Passage for review —
-- -- --

Today begins a new trajectory for my life. I no longer work full time for someone else. As a result, I’ll spend much more time writing. To celebrate, I wrote three new poems and started revisions on a short story. Normally that would be a full writing day, but today I will do more.

Earlier this week I moved one rejected submission to a new market and I’m preparing poems for a call due by the middle of June.

I’m debating on a story I have that fits an anthology, but the publisher is on the lower end of the semi-pro scale in terms of payment (and probably distribution and marketing) and I think the story might be saleable to pro-markets. Considerations one must make.

Work in Progress: May 18

Lot’s of deep editing today. I only worked on short stories and concentrated on ensuring my central idea of the story, theme, if you will, was present and focused throughout the story. As Jeanne Cavelos recently pointed out, theme usually comes after a few drafts. To help me find a story’s theme I’ve started writing a ‘why this story’ paragraph and put it on a separate page at the end. This does a few things. One, it forces me to state the theme in a sentence or two so I can go back and make sure I’m representing it and that it’s unifying the story. Second, it’s a note to my future self about where the story came from and why I thought it was important enough to write. Third, sometimes a market will ask why you wrote a story, and this is a head start on that answer.

-- -- --

Supplied material —
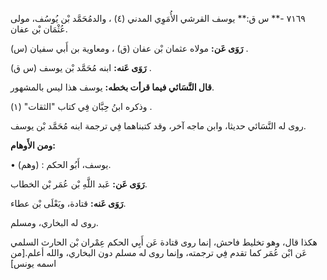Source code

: ٧١٦٩ -** س ق:** يوسف القرشي الأُمَوِي المدني (٤) ، والدمُحَمَّد بْن يُوسُف، مولى عُثْمَان بْن عفان.

**رَوَى عَن:** مولاه عثمان بْن عفان (ق) ، ومعاوية بن أَبي سفيان (س) .

**رَوَى عَنه:** ابنه مُحَمَّد بْن يوسف (س ق) .

**قال النَّسَائي فيما قرأت بخطه:** يوسف هذا ليس بالمشهور.

وذكره ابنُ حِبَّان فِي كتاب "الثقات" (١) .

روى له النَّسَائي حديثا، وابن ماجه آخر، وقد كتبناهما فِي ترجمة ابنه مُحَمَّد بْن يوسف.

**ومن الأَوهام:**

• (وهم) : يوسف، أَبُو الحكم.

**رَوَى عَن:** عَبد اللَّهِ بْن عُمَر بْن الخطاب.

**رَوَى عَنه:** قتادة، ويَعْلَى بْن عطاء.

روى له البخاري، ومسلم.

هكذا قال، وهو تخليط فاحش، إنما روى قتادة عَن أَبِي الحكم عِمْران بْن الحارث السلمي عَن ابْن عُمَر كما تقدم فِي ترجمته، وإنما روى له مسلم دون البخاري، والله أعلم.[من اسمه يونس]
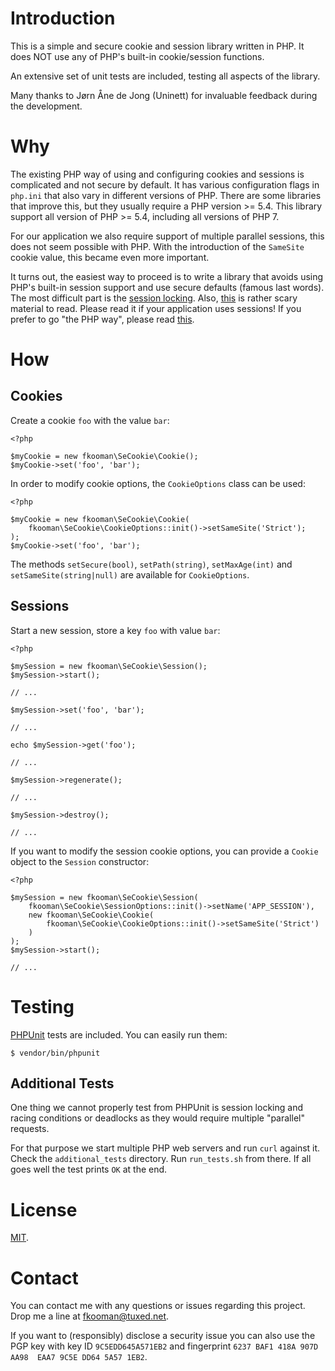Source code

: # Introduction

This is a simple and secure cookie and session library written in PHP. It does 
NOT use any of PHP's built-in cookie/session functions.

An extensive set of unit tests are included, testing all aspects of the 
library.

Many thanks to Jørn Åne de Jong (Uninett) for invaluable feedback during the
development.

# Why

The existing PHP way of using and configuring cookies and sessions is 
complicated and not secure by default. It has various configuration flags in 
`php.ini` that also vary in different versions of PHP. There are some 
libraries that improve this, but they usually require a PHP version >= 5.4. 
This library support all version of PHP >= 5.4, including all versions of 
PHP 7.

For our application we also require support of multiple parallel sessions, this
does not seem possible with PHP. With the introduction of the `SameSite` cookie 
value, this became even more important.

It turns out, the easiest way to proceed is to write a library that avoids
using PHP's built-in session support and use secure defaults (famous last 
words). The most difficult part is the 
[session locking](https://ma.ttias.be/php-session-locking-prevent-sessions-blocking-in-requests/). 
Also, [this](https://www.php.net/manual/en/features.session.security.management.php) 
is rather scary material to read. Please read it if your application uses 
sessions! If you prefer to go "the PHP way", please read 
[this](https://paragonie.com/blog/2015/04/fast-track-safe-and-secure-php-sessions).

# How

## Cookies

Create a cookie `foo` with the value `bar`:

    <?php

    $myCookie = new fkooman\SeCookie\Cookie();
    $myCookie->set('foo', 'bar');

In order to modify cookie options, the `CookieOptions` class can be used:

    <?php

    $myCookie = new fkooman\SeCookie\Cookie(
        fkooman\SeCookie\CookieOptions::init()->setSameSite('Strict');
    );
    $myCookie->set('foo', 'bar');

The methods `setSecure(bool)`, `setPath(string)`, `setMaxAge(int)` and 
`setSameSite(string|null)` are available for `CookieOptions`.

## Sessions

Start a new session, store a key `foo` with value `bar`:

    <?php

    $mySession = new fkooman\SeCookie\Session();
    $mySession->start();

    // ... 

    $mySession->set('foo', 'bar');

    // ...

    echo $mySession->get('foo');

    // ...

    $mySession->regenerate();

    // ...

    $mySession->destroy();

    // ...

If you want to modify the session cookie options, you can provide a `Cookie` 
object to the `Session` constructor:

    <?php

    $mySession = new fkooman\SeCookie\Session(
        fkooman\SeCookie\SessionOptions::init()->setName('APP_SESSION'),
        new fkooman\SeCookie\Cookie(
            fkooman\SeCookie\CookieOptions::init()->setSameSite('Strict')
        )
    );
    $mySession->start();

    // ...

# Testing

[PHPUnit](https://phpunit.de/) tests are included. You can easily run them:

    $ vendor/bin/phpunit

## Additional Tests

One thing we cannot properly test from PHPUnit is session locking and racing 
conditions or deadlocks as they would require multiple "parallel" requests.

For that purpose we start multiple PHP web servers and run `curl` against it. 
Check the `additional_tests` directory. Run `run_tests.sh` from there. If all 
goes well the test prints `OK` at the end.

# License

[MIT](LICENSE).

# Contact

You can contact me with any questions or issues regarding this project. Drop
me a line at [fkooman@tuxed.net](mailto:fkooman@tuxed.net).

If you want to (responsibly) disclose a security issue you can also use the
PGP key with key ID `9C5EDD645A571EB2` and fingerprint
`6237 BAF1 418A 907D AA98  EAA7 9C5E DD64 5A57 1EB2`.

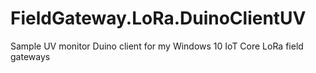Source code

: # FieldGateway.LoRa.DuinoClientUV
Sample UV monitor Duino client for my Windows 10 IoT Core LoRa field gateways
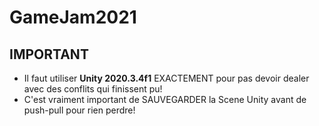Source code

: # GameJam2021

## IMPORTANT
- Il faut utiliser **Unity 2020.3.4f1** EXACTEMENT pour pas devoir dealer avec des conflits qui finissent pu!
- C'est vraiment important de SAUVEGARDER la Scene Unity avant de push-pull pour rien perdre!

-- -- --

Exercise requirements —
1. According to the writing passage, what does the "why this story" paragraph accomplish? List each purpose it names.
2. Output lines from the records as a JSON list of strings, one string per line, leaving out blank lines. Begin at the line in the records that contains "هذا ليس بالمشهور." and stop after the line that contains "عُمَر بْن الخطاب.".

Results for each task —
1.
1. It forces the writer to state the theme in a sentence or two, so they can go back and make sure the theme is represented and unifies the story.
2. It serves as a note to the writer's future self about where the story came from and why it seemed important enough to write.
3. It gives a head start on the answer when a market asks why the story was written.

2.
[
  "**قال النَّسَائي فيما قرأت بخطه:** يوسف هذا ليس بالمشهور.",
  "وذكره ابنُ حِبَّان فِي كتاب \"الثقات\" (١) .",
  "روى له النَّسَائي حديثا، وابن ماجه آخر، وقد كتبناهما فِي ترجمة ابنه مُحَمَّد بْن يوسف.",
  "**ومن الأَوهام:**",
  "• (وهم) : يوسف، أَبُو الحكم.",
  "**رَوَى عَن:** عَبد اللَّهِ بْن عُمَر بْن الخطاب."
]